[Extrait à lire]

Tabassages et tortures sont les méthodes privilégiées des enquêteurs

En Russie, l'aveu à tout prix
8 janvier 2001

Moscou

En Russie, toute rencontre avec les "forces de l'ordre" peut tourner au cauchemar. Une semaine après une élection régionale, Sergueï Maksachiov, ex-adjoint du gouverneur sortant de Koursk, avait jugé bon de donner sa démission. En guise de remerciements, il a été convoqué le18 novembre par un homme qui s'est présenté comme un officier de la sécurité militaire assisté de deux malabars. On lui a tendu un papier, un stylo, et on a exigé qu'il dévoile les "machinations financières" de l'ancien gouverneur. Son refus lui a valu trois heures de passage à tabac et un séjour à l'hôpital.

L'affaire a fait du bruit, une enquête a été ouverte, et l'un des responsables arrêté. Mais cette promptitude à sévir est inhabituelle. Les mauvais traitements sont plus souvent la règle que l'exception dans les commissariats, où ils constituent le moyen privilégié des enquêteurs d'extorquer des aveux qui seront devant les tribunaux la pièce maîtresse de l'accusation.
Violée. La frêle Lioubov Nebrentchina, arrêtée à Moscou pour vol en janvier 1997, se souvient de tout ce qu'elle a subi lors de l'interrogatoire. Après la fouille au corps, les coups de matraques en bois sur les reins et la tête, puis les coups de botte dans le foie, après un étranglement avec sa ceinture et l'injonction de se déshabiller sous les coups: "Ils m'ont dit de poser le haut du corps sur la table métallique et ils m'ont violée." La séance a duré entre six et sept heures. Lioubov ne niait pas sa participation au vol pour lequel elle avait été arrêtée. Mais elle refusait qu'on lui "colle toutes les affaires non résolues du quartier". Ecrouée, Lioubov a attendu des jours avant de voir un médecin, et le viol n'a jamais fait l'objet d'un constat. Ses plaintes sont restées sans réponse, et elle n'a vu un avocat commis d'office pour la première fois qu'un an et demi après son arrestation, dans la salle du tribunal lors de l'ouverture de son procès. "C'était une avocate qui n'a montré aucun intérêt pour mon affaire et répétait que j'étais coupable mais qu'il fallait tenir compte de ma jeunesse. Elle ne s'est même pas déplacée pour la lecture du verdict", raconte la jeune femme, condamnée à neuf ans de prison mais libérée en août pour bonne conduite, qui a rejoint une association œuvrant à l'éducation des détenus.

[/Extrait à lire]
[Données brutes]

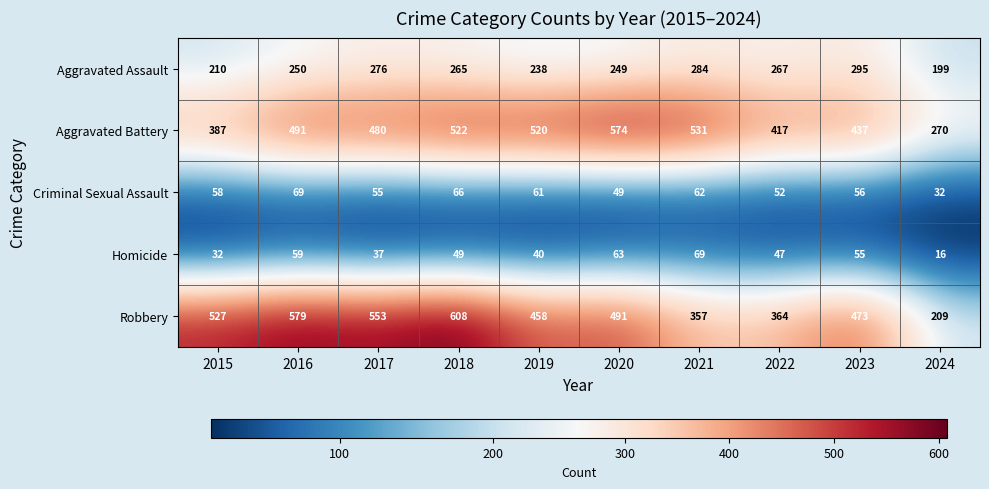

The Aggravated Battery series shows 270 at 2024. True or false?

True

[/Données brutes]

- Exercices -
A – Dans l'article sur les tortures policières en Russie, reformulez sous forme de liste le paragraphe qui commence par « En Russie, toute rencontre », en gardant ses faits principaux.
B – Écrivez la suite de l'article sur les tortures policières en Russie, en reprenant juste après sa dernière phrase.

- Réponses attendues -
A –
- En Russie, toute rencontre avec les « forces de l'ordre » peut tourner au cauchemar.
- Une semaine après une élection régionale, Sergueï Maksachiov, ex-adjoint du gouverneur sortant de Koursk, a donné sa démission.
- Le 18 novembre, il a été convoqué par un homme qui s'est présenté comme un officier de la sécurité militaire, assisté de deux malabars.
- On lui a tendu un papier et un stylo en exigeant qu'il dévoile les « machinations financières » de l'ancien gouverneur.
- Son refus lui a valu trois heures de passage à tabac et un séjour à l'hôpital.

B –
"Dans notre pays, l'approche inquisitoriale a toujours prévalu, remarque Me Iouri Kostanov, président d'une association d'avocats de Moscou. La police continue de penser que l'aveu est la meilleure des preuves et ne comprend pas qu'il existe une différence entre un accusé et un criminel. En fait, l'Etat lutte contre la criminalité avec des méthodes criminelles." La torture, dans le sens que lui donnent les conventions internationales, est "appliquée dans plus d'une affaire sur deux", dit-il.

Outre le lourd héritage soviétique, plusieurs éléments favorisent ces pratiques. Les enquêteurs et les inspecteurs de police, qui travaillent main dans la main avec le parquet, ont encore un niveau d'instruction peu élevé. "60 % des enquêteurs, lesquels peuvent venir du parquet, de la police, de la police fiscale ou des services de sécurité (FSB, ex-KGB), n'ont pas de diplôme d'instruction supérieure", dit l'avocate Elena Liptser. Les enquêteurs doivent à tout prix trouver des coupables. "Leurs chefs exigent des arrestations. Jamais un enquêteur ne devra expliquer pourquoi il a arrêté un suspect. Si, en revanche, il en laisse un en liberté, il sera soupçonné d'avoir touché des pots-de-vin", poursuit l'avocate.

Les prévenus se trouvent totalement démunis devant l'arbitraire. Il n'existe pas de juges d'instruction. C'est le parquet qui signe le mandat d'arrêt et supervise l'enquête. "Selon la Constitution, l'accusé a le droit à un avocat dès son arrestation. Mais, selon le code de procédure pénale, il peut être assisté d'un défenseur seulement à partir du moment où on lui notifie son arrestation par procès-verbal. Concrètement, cela veut dire qu'on garde le suspect au commissariat quelques jours, où il est battu et interrogé. Quand il a avoué, on lui remet son procès-verbal", dit Me Kostanov. Théoriquement, un détenu peut faire appel de son arrestation, mais 90 % de ces plaintes sont rejetées, selon Me Kostanov.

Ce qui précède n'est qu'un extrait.